# Yazıdan Bölüm
◆ ◆ ◆

İçeriğe geçmek için "Enter"a basın

Ermeni sorununu düşünmek…

İsmet Berkan

İki gündür Avusturya’da, Salzburg’tayız. Kalabalık sayılabilecek bir grup tarihçi Ermeni sorununu tartışırken biz bir grup Türk gazeteci de tartışmaları ‘gözlemliyor’uz.

Yıllardır ‘Tarihi tarihçilere bırakalım’ denir, ‘İki tarafın tarihçileri bir araya gelsin, konuşsun’ denir… İşte iki tarafın tarihçileri
bir arada ve konuşuyorlar.

Hemen söyleyeyim, burada konuşmaları ve akademik tartışmaları izlediğinizde, kimsenin 1915 ve izleyen yıllarda olup bitenlerin
niteliğini tartışmadığını görüyorsunuz.

1915 ve izleyen yıllarda Anadolu’nun dört bir yanında olup bitenlerin ne olduğu konusunda genel bir anlayış birliği var.
Aralarında Türkiyeli tarihçilerin de bulunduğu çoğunluk ‘soykırım’ tabirini kullanıyor, bu tabiri kullanmayanların kullanmama gerekçesi ise
tabirin bilimsellikten uzak, fazlasıyla siyasileşmiş bir tabir olması.

1915 ve izleyen yıllarda olup bitene siyaset değil de tarihçilik açısından baktığınızda, olayları soykırım diye adlandırıp adlandırmamanın çok fazla bir önemi de yok, anlamı da aslında.

◆ ◆ ◆

# Yapılacaklar
(1) Ermeni sorunu üzerine yazıya göre aşağıdaki soruları cevaplayın.
(a) Tarihçiler ve Türk gazeteciler hangi şehirde bulunuyor?
(b) "Soykırım" tabirini kullanmayanların gerekçesi nedir?
(c) Tartışmaları izleyen biri, kimsenin neyi tartışmadığını görüyor?
(2) Ermeni sorunu üzerine yazıyı kaldığı yerden birkaç cümleyle sürdürün.
Sonra gelen öğelerin yukarıdaki yazıyla bir ilgisi yoktur.

◆ ◆ ◆

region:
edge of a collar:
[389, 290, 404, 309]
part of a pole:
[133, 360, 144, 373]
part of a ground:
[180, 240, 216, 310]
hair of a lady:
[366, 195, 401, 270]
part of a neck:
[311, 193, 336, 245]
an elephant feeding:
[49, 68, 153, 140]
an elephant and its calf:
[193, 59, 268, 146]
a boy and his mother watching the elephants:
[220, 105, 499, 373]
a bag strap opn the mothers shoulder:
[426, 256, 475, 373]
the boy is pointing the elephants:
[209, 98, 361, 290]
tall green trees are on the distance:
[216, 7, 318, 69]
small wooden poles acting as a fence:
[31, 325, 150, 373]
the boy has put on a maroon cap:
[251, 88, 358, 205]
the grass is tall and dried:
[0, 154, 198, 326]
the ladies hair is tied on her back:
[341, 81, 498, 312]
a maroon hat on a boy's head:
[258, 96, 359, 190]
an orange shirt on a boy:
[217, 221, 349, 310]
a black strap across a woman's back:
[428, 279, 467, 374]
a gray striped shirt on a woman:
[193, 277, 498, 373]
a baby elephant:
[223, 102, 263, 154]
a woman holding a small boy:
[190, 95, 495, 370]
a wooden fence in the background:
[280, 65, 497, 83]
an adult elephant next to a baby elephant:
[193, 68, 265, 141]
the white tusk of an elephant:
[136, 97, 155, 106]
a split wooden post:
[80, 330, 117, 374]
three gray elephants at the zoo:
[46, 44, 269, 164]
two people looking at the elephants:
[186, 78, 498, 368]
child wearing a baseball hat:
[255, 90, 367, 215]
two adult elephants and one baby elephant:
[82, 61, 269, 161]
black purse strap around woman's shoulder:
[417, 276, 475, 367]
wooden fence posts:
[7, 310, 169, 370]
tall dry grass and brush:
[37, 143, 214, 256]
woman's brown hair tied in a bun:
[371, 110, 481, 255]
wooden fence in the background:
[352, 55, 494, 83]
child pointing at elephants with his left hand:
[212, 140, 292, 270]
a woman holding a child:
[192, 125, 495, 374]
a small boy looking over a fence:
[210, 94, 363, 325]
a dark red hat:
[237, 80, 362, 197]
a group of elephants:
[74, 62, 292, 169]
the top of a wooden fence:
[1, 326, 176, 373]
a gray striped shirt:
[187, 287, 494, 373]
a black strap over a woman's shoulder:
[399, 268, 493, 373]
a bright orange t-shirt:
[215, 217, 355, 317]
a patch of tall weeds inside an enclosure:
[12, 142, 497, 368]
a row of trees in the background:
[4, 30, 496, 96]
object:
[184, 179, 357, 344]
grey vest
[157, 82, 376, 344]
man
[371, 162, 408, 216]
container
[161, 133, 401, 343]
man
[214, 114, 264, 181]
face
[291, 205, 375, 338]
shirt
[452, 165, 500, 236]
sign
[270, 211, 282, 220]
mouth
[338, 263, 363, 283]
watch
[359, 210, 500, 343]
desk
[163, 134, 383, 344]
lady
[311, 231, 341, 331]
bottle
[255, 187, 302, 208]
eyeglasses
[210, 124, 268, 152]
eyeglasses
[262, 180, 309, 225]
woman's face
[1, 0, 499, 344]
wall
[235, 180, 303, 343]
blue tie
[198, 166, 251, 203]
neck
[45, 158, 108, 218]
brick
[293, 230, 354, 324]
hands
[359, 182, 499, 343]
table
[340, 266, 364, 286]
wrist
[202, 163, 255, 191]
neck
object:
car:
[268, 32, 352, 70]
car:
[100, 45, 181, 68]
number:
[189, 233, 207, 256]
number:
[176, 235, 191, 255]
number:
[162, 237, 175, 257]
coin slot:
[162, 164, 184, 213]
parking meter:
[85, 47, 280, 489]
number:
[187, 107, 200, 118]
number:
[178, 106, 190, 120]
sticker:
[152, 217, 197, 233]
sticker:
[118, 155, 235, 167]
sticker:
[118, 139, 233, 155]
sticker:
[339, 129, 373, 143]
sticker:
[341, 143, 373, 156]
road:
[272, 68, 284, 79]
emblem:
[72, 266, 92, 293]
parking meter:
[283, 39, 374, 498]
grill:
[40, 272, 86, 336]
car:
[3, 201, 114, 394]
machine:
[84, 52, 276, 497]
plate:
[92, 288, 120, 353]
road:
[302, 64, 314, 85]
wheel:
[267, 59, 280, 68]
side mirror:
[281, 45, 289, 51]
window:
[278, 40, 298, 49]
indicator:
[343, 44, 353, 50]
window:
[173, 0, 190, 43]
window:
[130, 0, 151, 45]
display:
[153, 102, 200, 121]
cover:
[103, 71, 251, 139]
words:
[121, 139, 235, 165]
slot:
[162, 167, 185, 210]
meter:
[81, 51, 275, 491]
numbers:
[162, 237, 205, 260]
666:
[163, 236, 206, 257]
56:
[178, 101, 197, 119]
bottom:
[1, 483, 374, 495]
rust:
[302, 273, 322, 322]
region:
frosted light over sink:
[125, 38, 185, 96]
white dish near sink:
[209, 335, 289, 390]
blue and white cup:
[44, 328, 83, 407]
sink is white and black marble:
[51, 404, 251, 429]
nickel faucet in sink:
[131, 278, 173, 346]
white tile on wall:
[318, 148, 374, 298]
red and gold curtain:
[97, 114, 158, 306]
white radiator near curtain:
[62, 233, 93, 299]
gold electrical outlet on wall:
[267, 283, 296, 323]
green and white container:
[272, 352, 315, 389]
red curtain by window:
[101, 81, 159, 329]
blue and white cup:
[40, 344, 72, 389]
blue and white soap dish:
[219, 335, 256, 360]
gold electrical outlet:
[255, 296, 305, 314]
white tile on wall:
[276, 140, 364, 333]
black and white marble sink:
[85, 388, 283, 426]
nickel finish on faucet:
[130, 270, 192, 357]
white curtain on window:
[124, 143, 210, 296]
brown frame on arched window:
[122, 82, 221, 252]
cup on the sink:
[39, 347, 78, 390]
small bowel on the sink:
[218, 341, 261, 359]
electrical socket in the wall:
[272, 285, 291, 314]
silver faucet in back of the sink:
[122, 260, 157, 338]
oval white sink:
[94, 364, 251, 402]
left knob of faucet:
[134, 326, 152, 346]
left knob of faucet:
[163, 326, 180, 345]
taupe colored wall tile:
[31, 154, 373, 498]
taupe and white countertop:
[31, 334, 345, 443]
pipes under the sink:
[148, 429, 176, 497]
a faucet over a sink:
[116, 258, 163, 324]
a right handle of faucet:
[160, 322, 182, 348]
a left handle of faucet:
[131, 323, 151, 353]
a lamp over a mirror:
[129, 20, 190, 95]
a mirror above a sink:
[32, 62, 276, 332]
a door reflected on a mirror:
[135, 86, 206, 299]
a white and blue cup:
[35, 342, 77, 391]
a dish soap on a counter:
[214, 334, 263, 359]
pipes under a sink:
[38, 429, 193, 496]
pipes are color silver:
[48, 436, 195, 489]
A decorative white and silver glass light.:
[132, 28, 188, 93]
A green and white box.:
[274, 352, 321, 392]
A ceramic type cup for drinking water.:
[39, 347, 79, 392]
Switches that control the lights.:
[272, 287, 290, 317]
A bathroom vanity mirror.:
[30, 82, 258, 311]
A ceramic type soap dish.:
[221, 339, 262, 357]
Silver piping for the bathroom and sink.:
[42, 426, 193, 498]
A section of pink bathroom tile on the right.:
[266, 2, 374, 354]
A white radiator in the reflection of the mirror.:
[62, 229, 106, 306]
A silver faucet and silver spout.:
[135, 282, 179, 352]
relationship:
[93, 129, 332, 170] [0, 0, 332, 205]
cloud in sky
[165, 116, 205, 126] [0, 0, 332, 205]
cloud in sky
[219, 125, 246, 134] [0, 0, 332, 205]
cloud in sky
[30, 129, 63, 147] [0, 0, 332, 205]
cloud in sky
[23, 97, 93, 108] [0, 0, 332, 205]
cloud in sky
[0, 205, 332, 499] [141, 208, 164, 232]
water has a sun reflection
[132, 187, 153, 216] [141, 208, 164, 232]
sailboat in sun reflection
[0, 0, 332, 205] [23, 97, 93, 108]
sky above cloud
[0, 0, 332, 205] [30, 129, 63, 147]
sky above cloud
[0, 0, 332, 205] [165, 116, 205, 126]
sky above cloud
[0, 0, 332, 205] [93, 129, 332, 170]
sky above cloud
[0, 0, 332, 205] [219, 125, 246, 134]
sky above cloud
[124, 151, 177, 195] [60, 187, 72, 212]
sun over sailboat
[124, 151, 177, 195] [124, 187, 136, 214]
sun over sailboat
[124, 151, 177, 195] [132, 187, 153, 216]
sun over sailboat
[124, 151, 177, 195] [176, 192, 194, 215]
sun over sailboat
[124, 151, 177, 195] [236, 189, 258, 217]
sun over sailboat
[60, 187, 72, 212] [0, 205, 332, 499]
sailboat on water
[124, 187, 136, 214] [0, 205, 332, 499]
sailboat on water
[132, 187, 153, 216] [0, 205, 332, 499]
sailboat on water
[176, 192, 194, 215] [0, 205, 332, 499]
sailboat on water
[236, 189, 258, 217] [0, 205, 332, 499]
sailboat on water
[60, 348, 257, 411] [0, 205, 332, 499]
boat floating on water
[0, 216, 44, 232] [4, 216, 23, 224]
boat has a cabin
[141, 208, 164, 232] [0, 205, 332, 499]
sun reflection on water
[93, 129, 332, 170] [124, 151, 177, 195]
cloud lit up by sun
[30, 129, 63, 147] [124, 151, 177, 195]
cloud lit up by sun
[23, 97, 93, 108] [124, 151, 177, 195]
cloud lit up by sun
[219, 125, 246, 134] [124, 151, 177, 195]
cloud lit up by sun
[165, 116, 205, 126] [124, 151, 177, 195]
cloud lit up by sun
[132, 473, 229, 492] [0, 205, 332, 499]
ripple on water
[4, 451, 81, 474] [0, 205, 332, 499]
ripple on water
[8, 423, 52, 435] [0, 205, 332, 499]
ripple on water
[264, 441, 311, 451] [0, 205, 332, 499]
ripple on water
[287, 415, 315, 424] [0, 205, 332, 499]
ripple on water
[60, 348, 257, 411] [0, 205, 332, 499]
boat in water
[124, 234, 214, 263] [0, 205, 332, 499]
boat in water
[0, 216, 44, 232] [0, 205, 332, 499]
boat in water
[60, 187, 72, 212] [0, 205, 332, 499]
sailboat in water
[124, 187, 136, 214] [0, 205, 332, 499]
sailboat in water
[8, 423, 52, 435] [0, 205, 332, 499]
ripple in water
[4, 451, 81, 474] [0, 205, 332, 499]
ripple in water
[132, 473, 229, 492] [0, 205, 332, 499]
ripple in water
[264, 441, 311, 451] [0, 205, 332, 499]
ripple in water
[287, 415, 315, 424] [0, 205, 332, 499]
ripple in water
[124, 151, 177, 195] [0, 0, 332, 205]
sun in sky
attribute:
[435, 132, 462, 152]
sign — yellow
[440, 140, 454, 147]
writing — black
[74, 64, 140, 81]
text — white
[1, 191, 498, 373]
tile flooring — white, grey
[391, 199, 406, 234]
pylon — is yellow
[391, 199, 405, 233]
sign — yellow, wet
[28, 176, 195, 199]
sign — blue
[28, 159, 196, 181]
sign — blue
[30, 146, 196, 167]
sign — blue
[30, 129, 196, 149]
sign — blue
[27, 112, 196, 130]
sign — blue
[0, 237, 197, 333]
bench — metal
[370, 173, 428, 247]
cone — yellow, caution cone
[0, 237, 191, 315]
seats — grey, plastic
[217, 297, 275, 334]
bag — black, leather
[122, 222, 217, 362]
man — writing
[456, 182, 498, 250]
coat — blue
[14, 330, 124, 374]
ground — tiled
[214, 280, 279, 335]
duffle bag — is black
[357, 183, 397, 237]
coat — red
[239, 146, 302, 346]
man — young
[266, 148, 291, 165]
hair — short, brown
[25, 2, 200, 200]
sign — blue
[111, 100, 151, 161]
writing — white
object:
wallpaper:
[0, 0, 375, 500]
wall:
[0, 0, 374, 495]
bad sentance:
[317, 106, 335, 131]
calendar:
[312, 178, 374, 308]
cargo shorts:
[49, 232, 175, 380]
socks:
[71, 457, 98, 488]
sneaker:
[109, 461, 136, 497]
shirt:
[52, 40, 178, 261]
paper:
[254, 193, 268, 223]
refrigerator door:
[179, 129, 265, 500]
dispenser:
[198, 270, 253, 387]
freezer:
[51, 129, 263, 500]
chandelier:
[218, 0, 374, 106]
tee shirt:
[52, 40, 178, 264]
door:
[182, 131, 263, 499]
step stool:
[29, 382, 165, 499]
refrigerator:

◆ ◆ ◆

# Verilen Cevaplar
(1)
(a) Avusturya'daki Salzburg'da.
(b) Bu tabirin bilimsellikten uzak, fazlasıyla siyasileşmiş bir tabir olması.
(c) 1915 ve izleyen yıllarda olup bitenlerin niteliğini.

(2)
Önemli olan, anlamlı olan, İstanbul’un burnunun dibi sayılabilecek yerler dahil, Trakya dahil bugünkü Türkiye coğrafyasının her yanından Ermenilerin sürgüne tabi tutulduğu, bu sürgün sırasında göçe zorlanan Ermenileri öldürmenin, onlara türlü eziyetleri yapmanın bir tür spora dönüştüğü ve sonuçta Ermeni varlığının Anadolu’dan kazındığını görmek, kabul etmek.

Bunun adı soykırım mıdır, etnik temizlik midir, kendini savunma hakkının kullanılması mıdır, yoksa başka bir şey midir, bilmiyorum, bilmeme de gerek yok. Önemli olan, olup biten şey.

Olanları isteyen istediği gibi adlandırsın.

Efendim Ermeniler de Türkleri kesmişti, öldürmüştü… Onların yaptığı vatana ihanetti, savaş sırasında düşmanla işbirliği içindeydiler… Bunların hepsi doğru olmakla birlikte bence yüz binlerce insanın ölmesini, yerlerinden yurtlarından bir daha dönememecesine edilmesini mazur göstermez.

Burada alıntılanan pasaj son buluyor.